>>

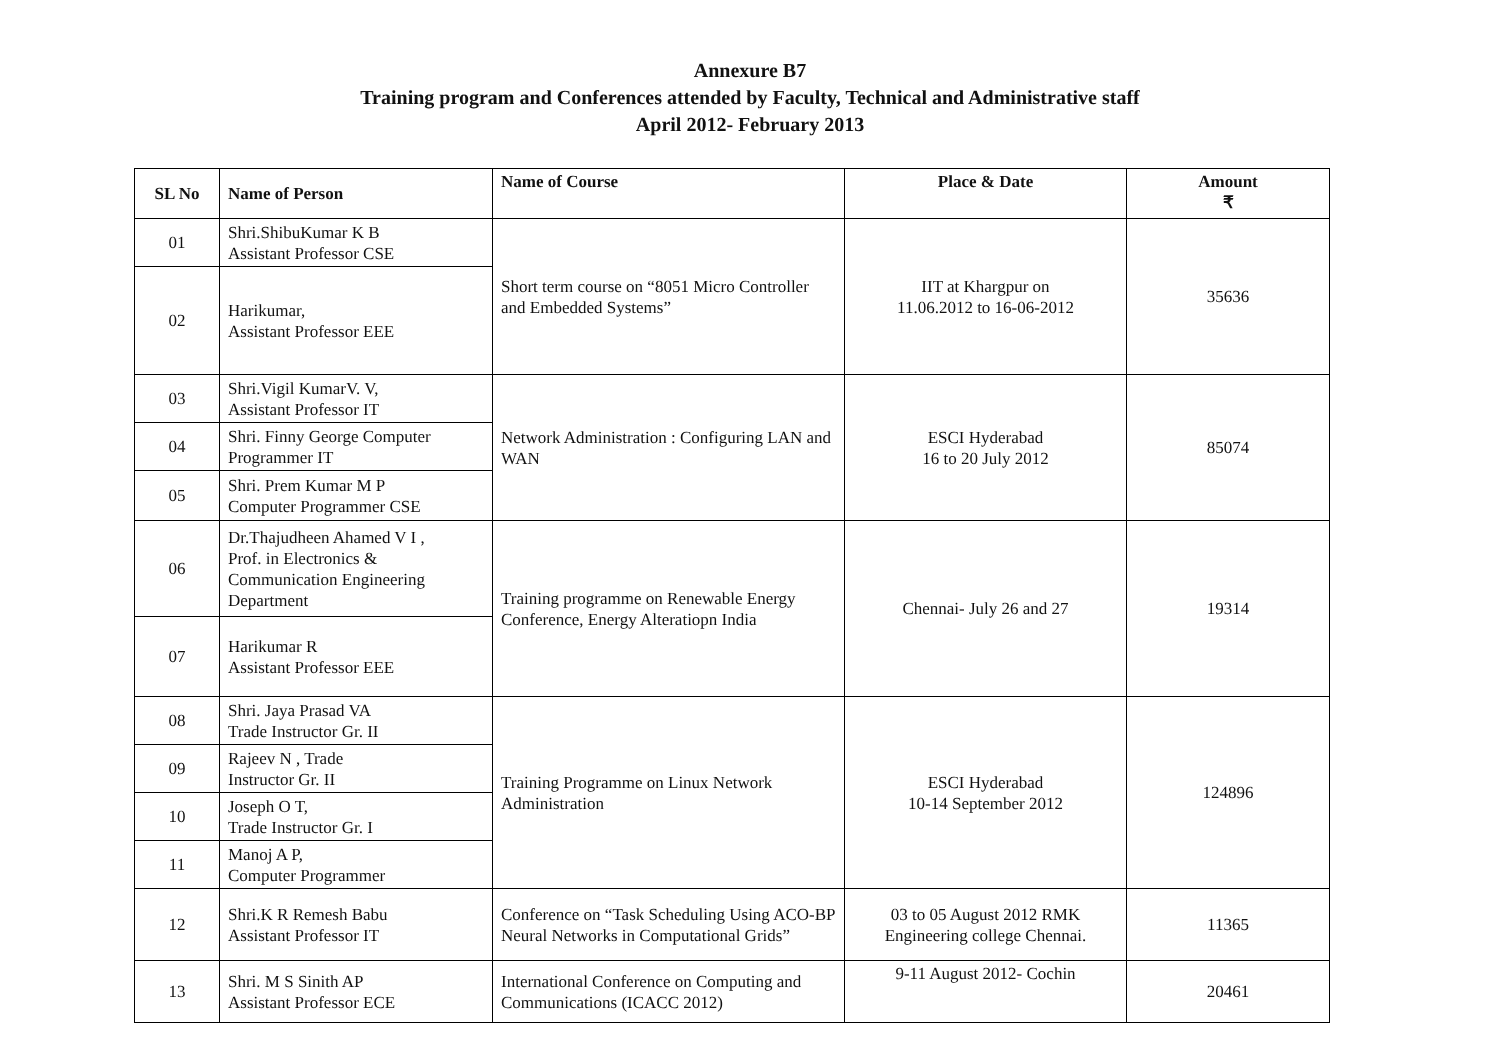Annexure B7
Training program and Conferences attended by Faculty, Technical and Administrative staff
April 2012- February 2013
| SL No | Name of Person | Name of Course | Place & Date | Amount ₹ |
| --- | --- | --- | --- | --- |
| 01 | Shri.ShibuKumar K B Assistant Professor CSE | Short term course on “8051 Micro Controller and Embedded Systems” | IIT at Khargpur on 11.06.2012 to 16-06-2012 | 35636 |
| 02 | Harikumar, Assistant Professor EEE | | | |
| 03 | Shri.Vigil KumarV. V, Assistant Professor IT | Network Administration : Configuring LAN and WAN | ESCI Hyderabad 16 to 20 July 2012 | 85074 |
| 04 | Shri. Finny George Computer Programmer IT | | | |
| 05 | Shri. Prem Kumar M P Computer Programmer CSE | | | |
| 06 | Dr.Thajudheen Ahamed V I , Prof. in Electronics & Communication Engineering Department | Training programme on Renewable Energy Conference, Energy Alteratiopn India | Chennai- July 26 and 27 | 19314 |
| 07 | Harikumar R Assistant Professor EEE | | | |
| 08 | Shri. Jaya Prasad VA Trade Instructor Gr. II | Training Programme on Linux Network Administration | ESCI Hyderabad 10-14 September 2012 | 124896 |
| 09 | Rajeev N , Trade Instructor Gr. II | | | |
| 10 | Joseph O T, Trade Instructor Gr. I | | | |
| 11 | Manoj A P, Computer Programmer | | | |
| 12 | Shri.K R Remesh Babu Assistant Professor IT | Conference on “Task Scheduling Using ACO-BP Neural Networks in Computational Grids” | 03 to 05 August 2012 RMK Engineering college Chennai. | 11365 |
| 13 | Shri. M S Sinith AP Assistant Professor ECE | International Conference on Computing and Communications (ICACC 2012) | 9-11 August 2012- Cochin | 20461 |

<<

* **What you need to do**: Repeat the entries above exactly as written, but not their pictures.

* **Task output**:
Annexure B7
Training program and Conferences attended by Faculty, Technical and Administrative staff
April 2012- February 2013
| SL No | Name of Person | Name of Course | Place & Date | Amount ₹ |
| --- | --- | --- | --- | --- |
| 01 | Shri.ShibuKumar K B Assistant Professor CSE | Short term course on “8051 Micro Controller and Embedded Systems” | IIT at Khargpur on 11.06.2012 to 16-06-2012 | 35636 |
| 02 | Harikumar, Assistant Professor EEE | | | |
| 03 | Shri.Vigil KumarV. V, Assistant Professor IT | Network Administration : Configuring LAN and WAN | ESCI Hyderabad 16 to 20 July 2012 | 85074 |
| 04 | Shri. Finny George Computer Programmer IT | | | |
| 05 | Shri. Prem Kumar M P Computer Programmer CSE | | | |
| 06 | Dr.Thajudheen Ahamed V I , Prof. in Electronics & Communication Engineering Department | Training programme on Renewable Energy Conference, Energy Alteratiopn India | Chennai- July 26 and 27 | 19314 |
| 07 | Harikumar R Assistant Professor EEE | | | |
| 08 | Shri. Jaya Prasad VA Trade Instructor Gr. II | Training Programme on Linux Network Administration | ESCI Hyderabad 10-14 September 2012 | 124896 |
| 09 | Rajeev N , Trade Instructor Gr. II | | | |
| 10 | Joseph O T, Trade Instructor Gr. I | | | |
| 11 | Manoj A P, Computer Programmer | | | |
| 12 | Shri.K R Remesh Babu Assistant Professor IT | Conference on “Task Scheduling Using ACO-BP Neural Networks in Computational Grids” | 03 to 05 August 2012 RMK Engineering college Chennai. | 11365 |
| 13 | Shri. M S Sinith AP Assistant Professor ECE | International Conference on Computing and Communications (ICACC 2012) | 9-11 August 2012- Cochin | 20461 |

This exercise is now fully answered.